* **Aim of the task**
Extract every one of the following records verbatim, reproducing each line unchanged and in its original order.
Segment Start: Dataset excerpts
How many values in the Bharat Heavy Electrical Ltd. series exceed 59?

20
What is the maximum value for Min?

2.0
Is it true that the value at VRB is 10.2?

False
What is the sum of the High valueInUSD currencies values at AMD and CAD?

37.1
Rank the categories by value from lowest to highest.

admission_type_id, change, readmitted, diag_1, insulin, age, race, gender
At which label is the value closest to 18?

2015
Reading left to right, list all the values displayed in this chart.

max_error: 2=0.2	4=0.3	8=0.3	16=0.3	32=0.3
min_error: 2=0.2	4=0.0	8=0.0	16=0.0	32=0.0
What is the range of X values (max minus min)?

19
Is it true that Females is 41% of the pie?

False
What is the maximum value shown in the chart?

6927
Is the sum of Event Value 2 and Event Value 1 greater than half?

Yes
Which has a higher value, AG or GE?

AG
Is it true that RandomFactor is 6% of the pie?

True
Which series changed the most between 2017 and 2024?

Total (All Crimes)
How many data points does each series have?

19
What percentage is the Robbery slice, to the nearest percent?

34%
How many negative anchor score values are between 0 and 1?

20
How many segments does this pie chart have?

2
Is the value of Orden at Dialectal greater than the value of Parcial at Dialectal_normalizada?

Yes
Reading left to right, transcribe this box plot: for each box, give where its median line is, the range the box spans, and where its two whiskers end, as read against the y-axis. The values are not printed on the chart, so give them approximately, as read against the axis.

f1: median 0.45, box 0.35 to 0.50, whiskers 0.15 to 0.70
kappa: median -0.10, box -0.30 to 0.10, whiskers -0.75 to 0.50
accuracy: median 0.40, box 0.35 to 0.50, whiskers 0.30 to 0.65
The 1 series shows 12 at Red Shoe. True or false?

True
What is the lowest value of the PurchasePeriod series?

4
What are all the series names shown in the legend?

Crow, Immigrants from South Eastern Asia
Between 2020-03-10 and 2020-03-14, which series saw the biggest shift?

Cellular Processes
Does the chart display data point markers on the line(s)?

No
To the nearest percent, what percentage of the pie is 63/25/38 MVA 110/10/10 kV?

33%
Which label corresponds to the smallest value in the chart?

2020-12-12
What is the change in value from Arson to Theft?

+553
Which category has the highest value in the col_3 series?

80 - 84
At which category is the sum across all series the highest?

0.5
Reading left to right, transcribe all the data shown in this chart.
Segment End: Dataset excerpts
* **Finished exercise**
How many values in the Bharat Heavy Electrical Ltd. series exceed 59?

20
What is the maximum value for Min?

2.0
Is it true that the value at VRB is 10.2?

False
What is the sum of the High valueInUSD currencies values at AMD and CAD?

37.1
Rank the categories by value from lowest to highest.

admission_type_id, change, readmitted, diag_1, insulin, age, race, gender
At which label is the value closest to 18?

2015
Reading left to right, list all the values displayed in this chart.

max_error: 2=0.2	4=0.3	8=0.3	16=0.3	32=0.3
min_error: 2=0.2	4=0.0	8=0.0	16=0.0	32=0.0
What is the range of X values (max minus min)?

19
Is it true that Females is 41% of the pie?

False
What is the maximum value shown in the chart?

6927
Is the sum of Event Value 2 and Event Value 1 greater than half?

Yes
Which has a higher value, AG or GE?

AG
Is it true that RandomFactor is 6% of the pie?

True
Which series changed the most between 2017 and 2024?

Total (All Crimes)
How many data points does each series have?

19
What percentage is the Robbery slice, to the nearest percent?

34%
How many negative anchor score values are between 0 and 1?

20
How many segments does this pie chart have?

2
Is the value of Orden at Dialectal greater than the value of Parcial at Dialectal_normalizada?

Yes
Reading left to right, transcribe this box plot: for each box, give where its median line is, the range the box spans, and where its two whiskers end, as read against the y-axis. The values are not printed on the chart, so give them approximately, as read against the axis.

f1: median 0.45, box 0.35 to 0.50, whiskers 0.15 to 0.70
kappa: median -0.10, box -0.30 to 0.10, whiskers -0.75 to 0.50
accuracy: median 0.40, box 0.35 to 0.50, whiskers 0.30 to 0.65
The 1 series shows 12 at Red Shoe. True or false?

True
What is the lowest value of the PurchasePeriod series?

4
What are all the series names shown in the legend?

Crow, Immigrants from South Eastern Asia
Between 2020-03-10 and 2020-03-14, which series saw the biggest shift?

Cellular Processes
Does the chart display data point markers on the line(s)?

No
To the nearest percent, what percentage of the pie is 63/25/38 MVA 110/10/10 kV?

33%
Which label corresponds to the smallest value in the chart?

2020-12-12
What is the change in value from Arson to Theft?

+553
Which category has the highest value in the col_3 series?

80 - 84
At which category is the sum across all series the highest?

0.5
Reading left to right, transcribe all the data shown in this chart.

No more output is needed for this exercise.